In over 28 years of working with privately owned businesses, I have noted recurring themes: an entrepreneurial spirit, commitment to family and community, and a focus on building a legacy. I have also seen a common and critical blind spot regarding succession planning and the requisite good governance that should underlie it.
The “Missing Middle”
For many private businesses, the missing middle is the strategic bridgework spanning two visions: the entrepreneurial vision that sparks the formation of a business and the long-term vision that enables a private company to pursue goals far into the future.
Owners of private businesses are becoming more aware of the need for succession planning and are now looking to turn motivation into action. Many of them are facing two difficult decisions:
Short term: “How do I plan for the management or perpetuation of my business in the event of an unforeseen occurrence such as my death or permanent disability?”
Long term: “How and when will I perpetuate my business into the future while realizing value for what I have built?”
Before I go on, I want to provide you with several key observations:
- Only about 20% of entrepreneurs have a written succession plan.
- As much as 95% of an entrepreneur’s net worth can be made up of the equity in the business.
- Very few entrepreneurs have created a separate asset base distinct from the business.
- The majority of an entrepreneur’s income is derived from the business.
- The average time between corporate planning reviews is 10 years.
- Most firms have never had a formal valuation conducted.
- Less than 30% of privately owned businesses are successfully transferred to the second generation, and the survival rate for those transferred to the third generation is even worse—only 15 out of 100 companies.
Recently, I read an interesting article titled “Now Everybody’s a Succession Planner.” An enormous number of people are giving advice on how to do succession planning, and a lot of business owners are receiving conflicting information. We have witnessed a number of “consultants” using this hot-buzz topic to drive new revenue, with no regard to whether they have the qualified expertise and experience to actually provide this advice.
Succession planning is not solved by simply matching two companies in a business combination. As a general definition, succession planning is the process of deciding when and how you would like the business to be managed or transitioned to protect it, its employees, its customers/clients, and its value against unforeseen events such as the premature death or permanent disability of its founder. Succession planning also considers whom you would ultimately want to leave or sell the business to and how to fund the transfer or sale. It’s a game of inches, but taken together, significant advantages can and will be achieved. Often, the pitfall is counting any advantage as too small or not worth it at all. The succession planning decisions you make now, or elect not to make, will be a major factor in deciding the future of your organization.
A succession plan needs to recognize that your current strategic plan and ownership objectives each play a significant role in the ultimate shape of the organization. A business owner must pull together experts from numerous disciplines—such as tax, legal, finance, valuation, business consulting, and investment banking—to present realistic, attainable, and tailored options.

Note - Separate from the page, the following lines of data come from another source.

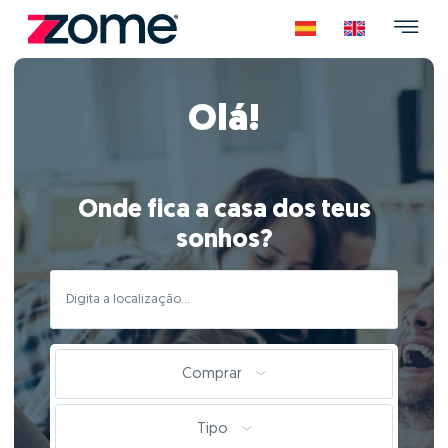
Olá!
Onde fica a casa dos teus
sonhos?
Comprar
Tipo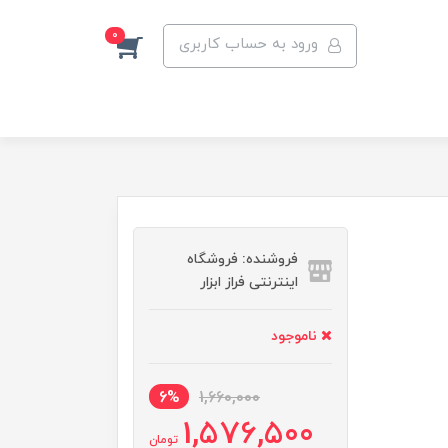
0
ورود به حساب کاربری
فروشنده: فروشگاه
اینترنتی فراز ابزار
ناموجود
6%
1,660,000
1,576,500
تومان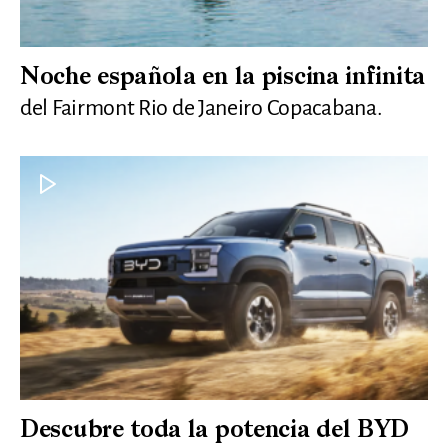
Noche española en la piscina infinita
del Fairmont Rio de Janeiro Copacabana.
Descubre toda la potencia del BYD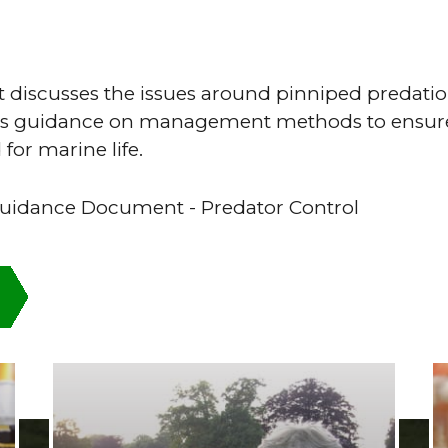
discusses the issues around pinniped predation
es guidance on management methods to ensure
 for marine life.
Guidance Document - Predator Control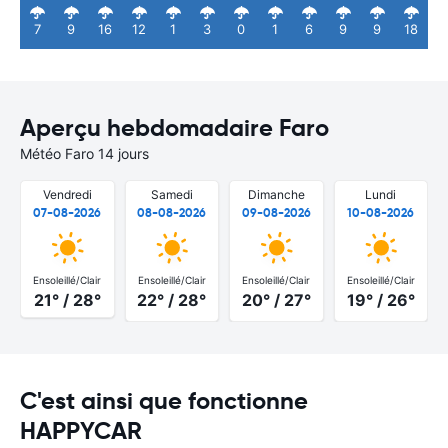
7
9
16
12
1
3
0
1
6
9
9
18
Aperçu hebdomadaire Faro
Météo Faro 14 jours
Vendredi
Samedi
Dimanche
Lundi
07-08-2026
08-08-2026
09-08-2026
10-08-2026
Ensoleillé/Clair
Ensoleillé/Clair
Ensoleillé/Clair
Ensoleillé/Clair
21° / 28°
22° / 28°
20° / 27°
19° / 26°
C'est ainsi que fonctionne
HAPPYCAR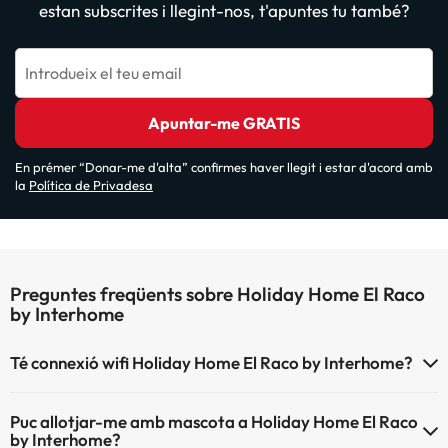
estan subscrites i llegint-nos, t'apuntes tu també?
Introdueix el teu email
Apuntar-me GRATIS
En prémer “Donar-me d'alta” confirmes haver llegit i estar d'acord amb
la
Política de Privadesa
Preguntes freqüents sobre Holiday Home El Raco
by Interhome
Té connexió wifi Holiday Home El Raco by Interhome?
El Holiday Home El Raco by Interhome disposa de Wi-Fi.
Puc allotjar-me amb mascota a Holiday Home El Raco
by Interhome?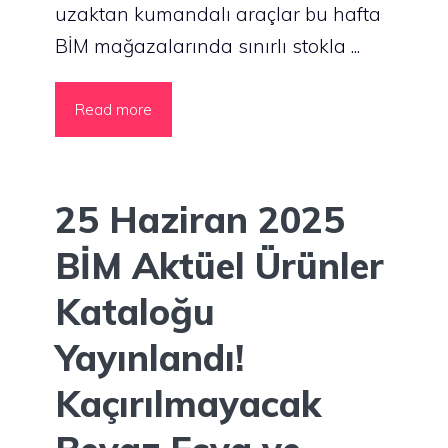
uzaktan kumandalı araçlar bu hafta
BİM mağazalarında sınırlı stokla ...
Read more
25 Haziran 2025
BİM Aktüel Ürünler
Kataloğu
Yayınlandı!
Kaçırılmayacak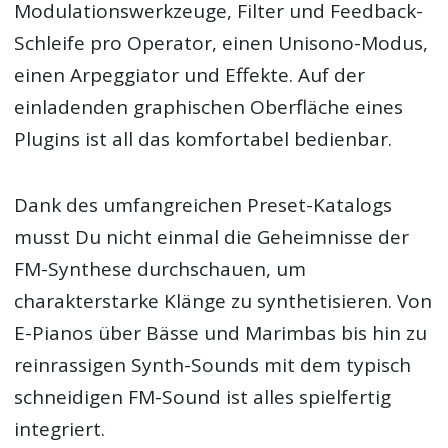
Modulationswerkzeuge, Filter und Feedback-
Schleife pro Operator, einen Unisono-Modus,
einen Arpeggiator und Effekte. Auf der
einladenden graphischen Oberfläche eines
Plugins ist all das komfortabel bedienbar.
Dank des umfangreichen Preset-Katalogs
musst Du nicht einmal die Geheimnisse der
FM-Synthese durchschauen, um
charakterstarke Klänge zu synthetisieren. Von
E-Pianos über Bässe und Marimbas bis hin zu
reinrassigen Synth-Sounds mit dem typisch
schneidigen FM-Sound ist alles spielfertig
integriert.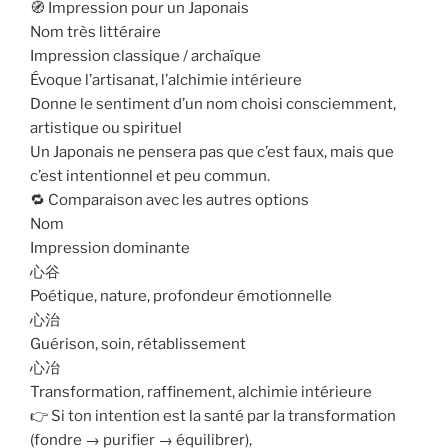
🧭 Impression pour un Japonais
Nom très littéraire
Impression classique / archaïque
Évoque l’artisanat, l’alchimie intérieure
Donne le sentiment d’un nom choisi consciemment,
artistique ou spirituel
Un Japonais ne pensera pas que c’est faux, mais que
c’est intentionnel et peu commun.
🔁 Comparaison avec les autres options
Nom
Impression dominante
心谷
Poétique, nature, profondeur émotionnelle
心治
Guérison, soin, rétablissement
心冶
Transformation, raffinement, alchimie intérieure
👉 Si ton intention est la santé par la transformation
(fondre → purifier → équilibrer),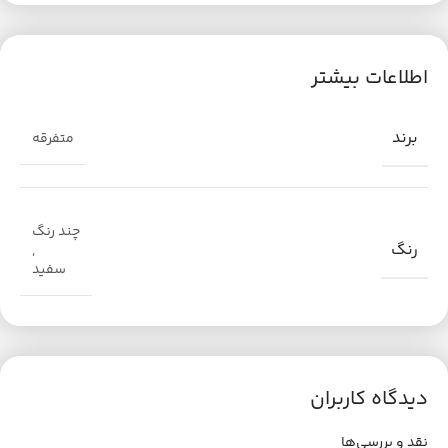
اطلاعات بیشتر
برند
متفرقه
چند رنگ
رنگ
,
سفید
دیدگاه کاربران
نقد و بررسی‌ها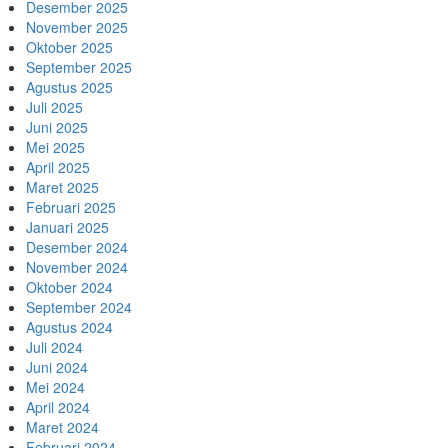
Desember 2025
November 2025
Oktober 2025
September 2025
Agustus 2025
Juli 2025
Juni 2025
Mei 2025
April 2025
Maret 2025
Februari 2025
Januari 2025
Desember 2024
November 2024
Oktober 2024
September 2024
Agustus 2024
Juli 2024
Juni 2024
Mei 2024
April 2024
Maret 2024
Februari 2024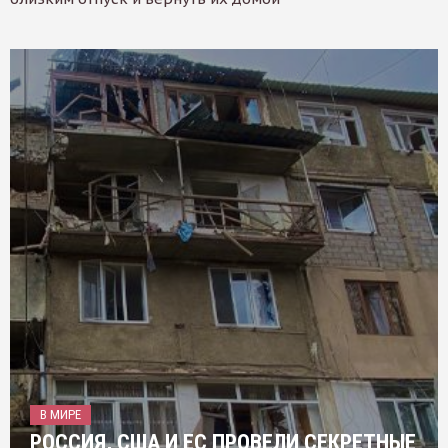
В МИРЕ
РОССИЯ, США И ЕС ПРОВЕЛИ СЕКРЕТНЫЕ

The succession planning process needs to challenge your thinking about your immediate situation and current business and future goals to develop a detailed roadmap customized for your firm and situation, with actionable recommendations and timelines. Just as important, you need to plan for issues that may not be apparent now but could affect the business going forward.
Once a plan is implemented, it is not complete. As you continue to operate your organization for the next several years, your business model will continue to transform and evolve, and your succession plan needs to provide a framework for consistency and continuity. Added personnel; enhanced depth and breadth of offerings, services, and products; and potential future acquisitions will undoubtedly alter the composition and dynamics of your business. Even though these changes may be minor and incremental, over time and taken collectively, they have the potential to materially affect the business and therefore should be recognized and addressed.
Developing long-term and emergency succession plans is a business owner’s fundamental responsibility, one that should be addressed on a regular basis and in advance of when the plans are actually needed. Long-term succession planning is significantly more complex than simply identifying the next CEO. Leading companies approach succession planning as an integral part of long-term strategic planning and the development of executive talent. Plans should include flexibility for changes as the corporate strategy shifts. A regular reevaluation of the succession plan not only mitigates the risks associated with leadership transitions, but also capitalizes on strategic and developmental opportunities.
A Tremendous Opportunity
At its best, effective, long-term succession planning involves an organizational commitment to developing a robust leadership pipeline and reinforcing the company’s vision and values.
It creates opportunities to define the company’s long-term strategic goals and challenges, identify the qualifications and expertise required to meet the company’s needs, and actively develop the diverse teams required to achieve success and build sustainable value. Succession planning is not merely part of a sound strategic plan—it’s a tremendous opportunity to perpetuate your values into the future.